Advancements in nanomedicine helped scientists design a new class of nanoparticles known as hybrid nanoparticles (core/shell) for diagnostic and therapeutic purposes. An essential requirement for the successful use of nanoparticles in biomedical applications is their low toxicity. Therefore, toxicological profiling is necessary to understand the mechanism of nanoparticles. The current study aimed to assess the toxicological potential of CuO/ZnO core/shell nanoparticles with a size of 32nm in Albino female rats. In vivo toxicity was evaluated by oral administration of 0, 5, 10, 20, and 40 (mg/L) of CuO/ZnO core/shell nanoparticles to a female rate for 30 consecutive days. During the time of treatment, no deaths were observed. The toxicological evaluation revealed significant (p < 0.01) alteration in white blood cells (WBC) at a 5 (mg/L) dose.
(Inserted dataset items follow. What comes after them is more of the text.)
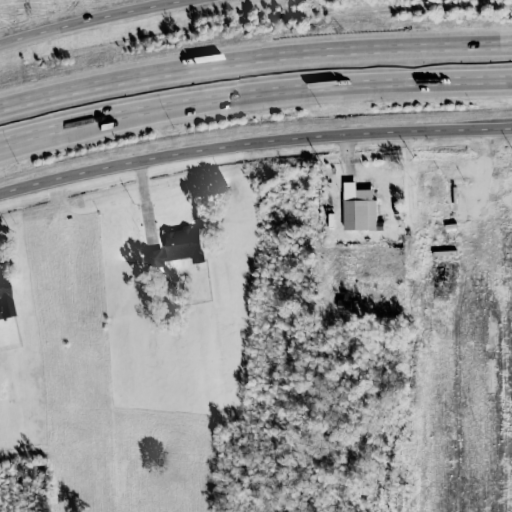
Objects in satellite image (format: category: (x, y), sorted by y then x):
road: (89, 19)
road: (254, 66)
road: (253, 94)
road: (493, 128)
road: (493, 129)
road: (34, 143)
road: (235, 144)
road: (347, 151)
road: (144, 199)
building: (358, 208)
building: (355, 209)
building: (176, 244)
building: (177, 248)
building: (5, 285)
building: (5, 297)
building: (342, 304)
building: (343, 305)
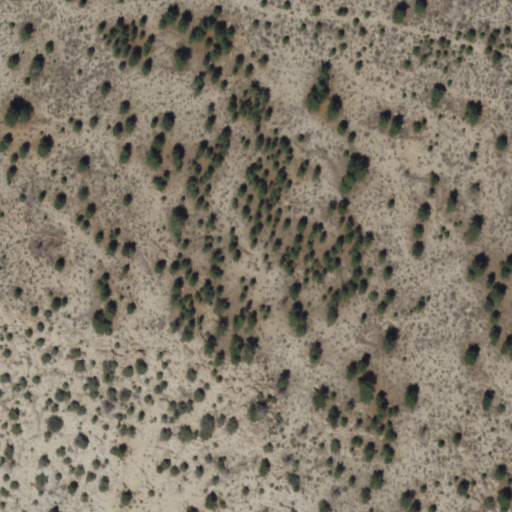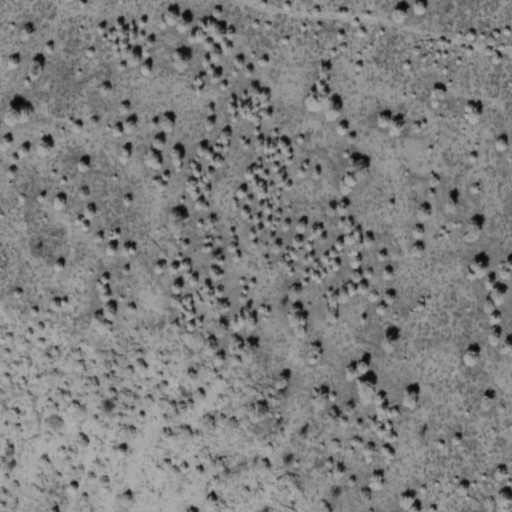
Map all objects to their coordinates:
road: (344, 24)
Also, increase in red blood cells (RBC) at 5, 10 (mg/L) doses, while hemoglobin (Hb) levels and hematocrit (HCT) increased at all doses. This maybe indicates that the CuO/ZnO core/shell nanoparticles stimulated the rate of blood corpuscle generation. The anaemia diagnostic indices (mean corpuscular volume MCV and mean corpuscular haemoglobin MCH) remained unchanged throughout the experiment for all the doses tested 5, 10, 20, and 40 (mg/L). According to the results of this study, exposure to CuO/ZnO core/shell NPs deteriorates the Triiodothyronine hormone (T3) and a Thyroxine hormone (T4) activated by Thyroid-Stimulating Hormone (TSH), which is generated and secreted from the pituitary gland. There is possibly related to an increase in free radicals and a decrease in antioxidant activity. Significant (p < 0.01) growth retardation in all groups treated due to rats' infection by Hyperthyroidism induced by thyroxine (T4) level increase. Hyperthyroidism is a catabolic state related to increased energy consumption, protein turnover, and lipolysis. Usually, these metabolic effects result in weight reduction and a decrease in fat storage and lean body mass. The histological examination indicates that the low concentrations of CuO/ZnO core/shell nanoparticles are safe for desired biomedical applications.